Havia muitas trilhas que conduziam àquelas montanhas, e muitas passagens que as atravessavam. Mas a maior parte das trilhas era engano ou decepção, e não levava a lugar nenhum ou acabava mal, a maioria das passagens estava infestada de coisas malignas e perigos terríveis. Os anões e o hobbit, auxiliados pelo sábio conselho de Elrond e pelo conhecimento e memória de Gandalf, tomaram o caminho certo para a passagem certa.

Longos dias após terem partido do vale e deixado a Última Casa Amiga milhas atrás, ainda continuavam subindo. Era uma trilha difícil, uma trilha perigosa, um caminho tortuoso, solitário e comprido. Agora podiam contemplar atrás de si as terras que haviam deixado, estendendo-se lá embaixo. A oeste, muito longe, onde as coisas pareciam azuis e apagadas, Bilbo sabia que estava a sua terra, de coisas seguras e confortáveis, e a pequena toca de hobbit. Teve um calafrio. Fazia um frio cortante lá em cima, e o vento soava estridente por entre as rochas.

Às vezes grandes pedras despencavam pelas encostas das montanhas, libertadas do gelo pelo sol do meio-dia, e passavam pelo meio deles (o que era uma sorte) ou sobre suas cabeças (o que era assustador).

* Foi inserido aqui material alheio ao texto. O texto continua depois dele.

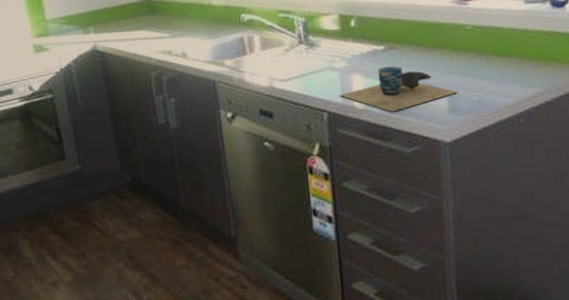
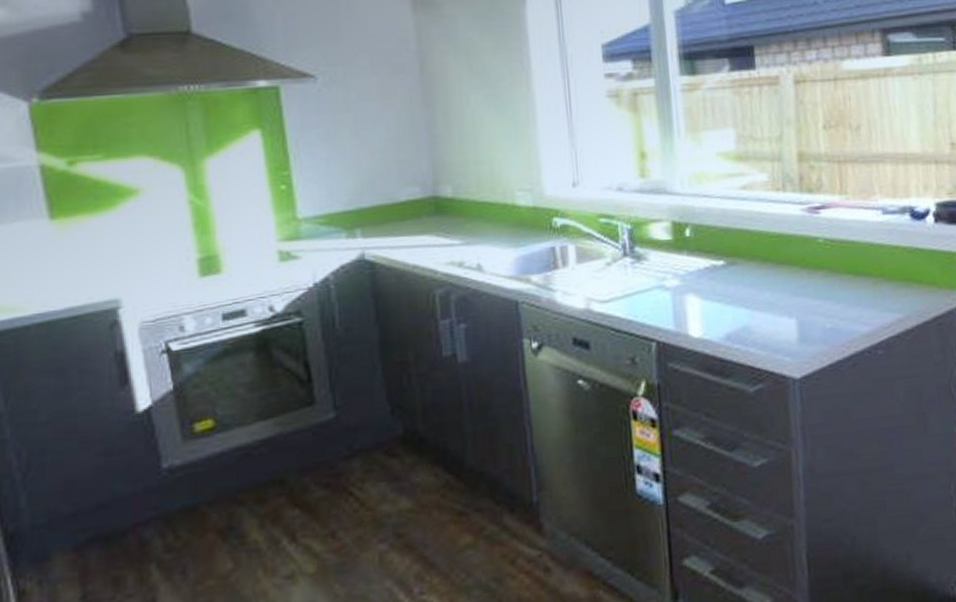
cup: present [339,66,457,112] -> none [670,285,808,342]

As noites eram desconfortáveis e frias, e eles não ousavam cantar ou falar muito alto, pois os ecos eram esquisitos, e o silêncio parecia não gostar de ser interrompido — exceto pelo barulho da água, pelo gemido do vento e pelo trincar das pedras.

“Lá embaixo o verão está avançando”, pensou Bilbo, “o feno está sendo cortado, e há piqueniques acontecendo. No passo em que vamos, estarão todos fazendo a colheita e apanhando amoras antes que comecemos a descer do outro lado”. Os outros estavam tendo pensamentos igualmente melancólicos, embora, ao dizerem adeus a Elrond, movidos pelas grandes esperanças de um manhã de verão, tivessem falado com alegria sobre a passagem das montanhas e sobre cavalgar depressa através das terras além.

Haviam pensado em chegar à porta secreta na Montanha Solitária talvez na próxima lua, que era a primeira do outono — “e talvez seja o Dia de Durin”, disseram eles. Apenas Gandalf sacudira a cabeça sem dizer nada.

Nenhum anão passava por aquele caminho havia muitos anos, mas Gandalf sim, e ele sabia em que extensão o mal e o perigo haviam crescido e prosperado no Ermo desde que os dragões tinham expulsado os homens das terras e os orcs, se espalhado em segredo, depois da batalha das Minas de Moria. Quando se parte para aventuras perigosas, além do Limiar do Ermo, até mesmo bons planos de magos sábios como Gandalf e de bons amigos como Elrond às vezes dão errado e Gandalf era um mago sábio o suficiente para saber disso.